What data do insurers get through the use of these devices?
Insurers, and especially Insur Tech, are making use of the data they obtain from these types of systems to adapt their business strategy. On the one hand, through the digital wristwatch they obtain personalized information from each of the users, who are offered various advantages for achieving objectives, such as performing a certain number of daily steps, reaching a percentage of activity or consuming a weekly number of calories.
In this way, insurance companies get users to share their metrics with them, and thus, they are able to make very accurate estimates. In this sense, they can determine whether the daily life of people who wear a smart watch is sedentary or active, and in this way, they decide whether to raise or lower the life insurance premiums, for example.
Likewise, determining the heart health status of customers in a general way is also essential to adapt the offers to each case: a combination of the data of age, measurements, heart rate and daily activity, can deduce the percentage of users who could have heart problems, such as cholesterol or arrhythmia.
One of the less popular metrics, but of great impact for insurers, is that through a digital clock it is possible to know the oral hygiene of a person. When users brush their teeth, they perform a characteristic wrist movement that the device is able to identify in order to later know if users are properly cleaning their teeth. If not, insurers create offers and discounts for those clients, since they know that in these cases, dental insurance will have a higher volume of demand.
The wearables in the future: a must in the health sector
The artificial intelligence insurance through wearables is changing the market, and although the unit best known is the smart watch, which is expected in the year 2022 120 million units sold worldwide , it seems that in the future, users will carry more than one smart device, such as shoes or glasses.
Therefore, with the rise of digital devices, new metrics will also appear that are expected to be related to health.

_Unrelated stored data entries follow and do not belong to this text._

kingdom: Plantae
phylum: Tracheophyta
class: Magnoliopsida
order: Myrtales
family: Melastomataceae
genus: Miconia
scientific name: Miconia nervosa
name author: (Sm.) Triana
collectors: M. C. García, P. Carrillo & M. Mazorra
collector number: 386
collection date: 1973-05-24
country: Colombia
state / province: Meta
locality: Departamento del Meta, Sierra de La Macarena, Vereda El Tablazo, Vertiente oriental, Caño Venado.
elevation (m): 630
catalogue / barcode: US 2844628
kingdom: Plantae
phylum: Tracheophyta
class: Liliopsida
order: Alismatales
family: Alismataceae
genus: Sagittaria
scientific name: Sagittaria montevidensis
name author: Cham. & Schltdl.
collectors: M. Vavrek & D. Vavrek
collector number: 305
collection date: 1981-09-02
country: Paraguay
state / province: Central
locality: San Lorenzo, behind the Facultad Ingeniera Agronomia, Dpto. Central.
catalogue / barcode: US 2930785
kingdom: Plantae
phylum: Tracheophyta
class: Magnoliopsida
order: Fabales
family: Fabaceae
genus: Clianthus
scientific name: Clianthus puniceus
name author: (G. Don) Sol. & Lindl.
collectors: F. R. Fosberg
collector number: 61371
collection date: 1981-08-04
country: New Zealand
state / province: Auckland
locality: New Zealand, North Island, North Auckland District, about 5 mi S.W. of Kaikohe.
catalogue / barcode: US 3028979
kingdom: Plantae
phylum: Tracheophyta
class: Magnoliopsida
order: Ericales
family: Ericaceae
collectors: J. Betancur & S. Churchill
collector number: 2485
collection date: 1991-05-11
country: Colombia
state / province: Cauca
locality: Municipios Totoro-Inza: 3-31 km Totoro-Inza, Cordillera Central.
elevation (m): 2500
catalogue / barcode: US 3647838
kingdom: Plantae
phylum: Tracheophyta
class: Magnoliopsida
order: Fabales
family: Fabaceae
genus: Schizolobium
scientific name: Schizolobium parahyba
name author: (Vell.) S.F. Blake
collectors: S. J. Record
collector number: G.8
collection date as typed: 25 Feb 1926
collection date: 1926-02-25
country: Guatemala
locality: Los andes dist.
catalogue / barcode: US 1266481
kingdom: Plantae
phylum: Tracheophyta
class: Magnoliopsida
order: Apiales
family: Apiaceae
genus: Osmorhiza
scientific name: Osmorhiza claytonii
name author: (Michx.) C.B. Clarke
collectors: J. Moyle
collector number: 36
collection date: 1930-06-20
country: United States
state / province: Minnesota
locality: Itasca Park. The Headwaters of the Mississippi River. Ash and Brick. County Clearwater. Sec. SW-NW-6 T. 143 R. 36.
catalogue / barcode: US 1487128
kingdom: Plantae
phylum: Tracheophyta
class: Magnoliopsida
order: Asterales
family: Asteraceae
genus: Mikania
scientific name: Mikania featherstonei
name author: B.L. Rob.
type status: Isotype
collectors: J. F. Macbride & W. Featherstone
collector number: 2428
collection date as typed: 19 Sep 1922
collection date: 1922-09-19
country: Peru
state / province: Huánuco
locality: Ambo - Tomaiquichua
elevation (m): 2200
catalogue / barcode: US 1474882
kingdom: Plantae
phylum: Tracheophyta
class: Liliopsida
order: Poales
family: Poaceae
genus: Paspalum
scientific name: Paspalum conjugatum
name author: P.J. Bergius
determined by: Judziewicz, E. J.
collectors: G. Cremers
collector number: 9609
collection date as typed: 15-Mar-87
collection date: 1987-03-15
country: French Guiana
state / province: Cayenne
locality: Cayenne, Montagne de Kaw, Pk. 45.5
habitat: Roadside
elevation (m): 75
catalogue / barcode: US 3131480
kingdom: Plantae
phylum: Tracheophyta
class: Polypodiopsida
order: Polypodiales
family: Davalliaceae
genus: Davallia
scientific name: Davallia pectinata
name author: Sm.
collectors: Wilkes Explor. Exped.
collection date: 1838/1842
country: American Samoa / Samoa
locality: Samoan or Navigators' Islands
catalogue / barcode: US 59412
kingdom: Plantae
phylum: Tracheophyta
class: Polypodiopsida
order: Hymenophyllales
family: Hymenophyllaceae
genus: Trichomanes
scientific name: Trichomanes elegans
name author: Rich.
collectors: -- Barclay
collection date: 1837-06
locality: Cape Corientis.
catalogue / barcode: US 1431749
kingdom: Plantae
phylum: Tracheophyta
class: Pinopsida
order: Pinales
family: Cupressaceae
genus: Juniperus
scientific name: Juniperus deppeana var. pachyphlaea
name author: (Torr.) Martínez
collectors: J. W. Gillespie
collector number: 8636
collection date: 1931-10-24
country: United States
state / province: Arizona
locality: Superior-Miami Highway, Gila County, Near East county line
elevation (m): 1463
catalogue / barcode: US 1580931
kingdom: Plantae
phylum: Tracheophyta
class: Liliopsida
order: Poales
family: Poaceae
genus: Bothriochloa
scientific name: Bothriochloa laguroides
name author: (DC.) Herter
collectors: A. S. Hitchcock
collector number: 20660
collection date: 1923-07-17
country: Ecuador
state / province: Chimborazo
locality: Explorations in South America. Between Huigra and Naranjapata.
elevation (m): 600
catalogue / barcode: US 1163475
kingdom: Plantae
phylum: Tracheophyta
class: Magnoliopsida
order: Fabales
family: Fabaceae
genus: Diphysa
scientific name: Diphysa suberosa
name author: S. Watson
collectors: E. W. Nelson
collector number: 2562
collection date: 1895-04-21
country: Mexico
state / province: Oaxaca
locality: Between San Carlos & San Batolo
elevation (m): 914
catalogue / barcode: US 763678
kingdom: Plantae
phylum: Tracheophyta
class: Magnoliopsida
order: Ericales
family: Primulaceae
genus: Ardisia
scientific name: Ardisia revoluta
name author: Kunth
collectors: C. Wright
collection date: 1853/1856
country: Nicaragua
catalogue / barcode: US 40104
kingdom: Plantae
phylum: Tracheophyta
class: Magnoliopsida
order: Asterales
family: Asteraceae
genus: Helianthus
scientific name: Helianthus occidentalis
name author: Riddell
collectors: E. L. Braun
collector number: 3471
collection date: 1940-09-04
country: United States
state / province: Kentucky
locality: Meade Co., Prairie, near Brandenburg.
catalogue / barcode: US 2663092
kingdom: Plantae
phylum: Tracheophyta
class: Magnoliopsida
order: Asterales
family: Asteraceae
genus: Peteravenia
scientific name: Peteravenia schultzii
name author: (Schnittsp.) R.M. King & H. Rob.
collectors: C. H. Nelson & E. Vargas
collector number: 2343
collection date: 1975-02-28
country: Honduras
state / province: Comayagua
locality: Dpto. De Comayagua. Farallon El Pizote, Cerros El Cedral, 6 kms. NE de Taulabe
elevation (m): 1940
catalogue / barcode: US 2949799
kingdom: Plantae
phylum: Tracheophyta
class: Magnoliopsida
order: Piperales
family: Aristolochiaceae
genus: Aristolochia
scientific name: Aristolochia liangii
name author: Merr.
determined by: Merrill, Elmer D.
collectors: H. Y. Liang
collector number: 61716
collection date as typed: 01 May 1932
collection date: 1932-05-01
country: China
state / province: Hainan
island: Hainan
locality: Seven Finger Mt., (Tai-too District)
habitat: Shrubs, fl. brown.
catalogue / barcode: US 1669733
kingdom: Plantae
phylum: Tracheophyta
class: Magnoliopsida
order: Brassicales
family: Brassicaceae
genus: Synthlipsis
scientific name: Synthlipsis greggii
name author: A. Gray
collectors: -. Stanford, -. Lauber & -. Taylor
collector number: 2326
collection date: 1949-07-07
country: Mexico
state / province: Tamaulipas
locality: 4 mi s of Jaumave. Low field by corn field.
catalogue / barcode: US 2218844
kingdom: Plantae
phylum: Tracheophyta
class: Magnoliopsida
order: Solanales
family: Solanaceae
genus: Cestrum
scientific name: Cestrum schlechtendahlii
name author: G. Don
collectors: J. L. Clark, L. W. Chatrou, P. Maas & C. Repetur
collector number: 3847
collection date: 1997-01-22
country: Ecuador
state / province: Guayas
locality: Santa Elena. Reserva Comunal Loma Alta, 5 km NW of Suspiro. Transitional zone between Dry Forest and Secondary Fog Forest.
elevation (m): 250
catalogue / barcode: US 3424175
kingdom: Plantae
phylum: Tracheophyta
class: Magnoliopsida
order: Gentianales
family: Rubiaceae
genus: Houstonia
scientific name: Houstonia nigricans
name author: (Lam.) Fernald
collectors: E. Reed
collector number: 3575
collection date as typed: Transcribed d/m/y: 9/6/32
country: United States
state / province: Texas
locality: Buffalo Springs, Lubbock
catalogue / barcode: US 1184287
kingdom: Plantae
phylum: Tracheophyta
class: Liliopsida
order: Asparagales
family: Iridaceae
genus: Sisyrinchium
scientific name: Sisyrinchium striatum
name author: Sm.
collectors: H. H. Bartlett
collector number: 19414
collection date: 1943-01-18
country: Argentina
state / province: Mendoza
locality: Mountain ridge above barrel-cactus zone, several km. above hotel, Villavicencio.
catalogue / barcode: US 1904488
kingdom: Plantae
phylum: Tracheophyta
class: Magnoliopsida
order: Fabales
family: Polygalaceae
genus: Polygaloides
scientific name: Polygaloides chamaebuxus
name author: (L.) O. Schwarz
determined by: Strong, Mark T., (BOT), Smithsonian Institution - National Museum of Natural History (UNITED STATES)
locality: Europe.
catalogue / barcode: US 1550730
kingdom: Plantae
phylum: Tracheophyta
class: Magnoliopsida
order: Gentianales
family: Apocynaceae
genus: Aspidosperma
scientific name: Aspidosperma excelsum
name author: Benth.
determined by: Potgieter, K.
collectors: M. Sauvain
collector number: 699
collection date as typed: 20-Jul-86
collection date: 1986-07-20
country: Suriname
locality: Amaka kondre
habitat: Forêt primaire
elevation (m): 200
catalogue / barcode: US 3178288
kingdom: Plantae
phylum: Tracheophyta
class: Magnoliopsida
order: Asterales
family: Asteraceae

So not only will insurers obtain more precise data about the state of people, but these elements will be key to improving the physical condition of the world population, since they will be trained to warn of risks of heart attack, sedentary lifestyle, arrhythmias, temperatures high body levels, alterations in blood pressure, the response of the immune system or even hormonal abnormalities.
Ultimately, technological advances will help to respond to diseases as quickly as possible, but also to do so even without the first symptoms manifesting. As a result, global health will improve markedly, and furthermore, insurers will be able to adapt their business offerings thanks to huge volumes of useful information collected by various electronic devices.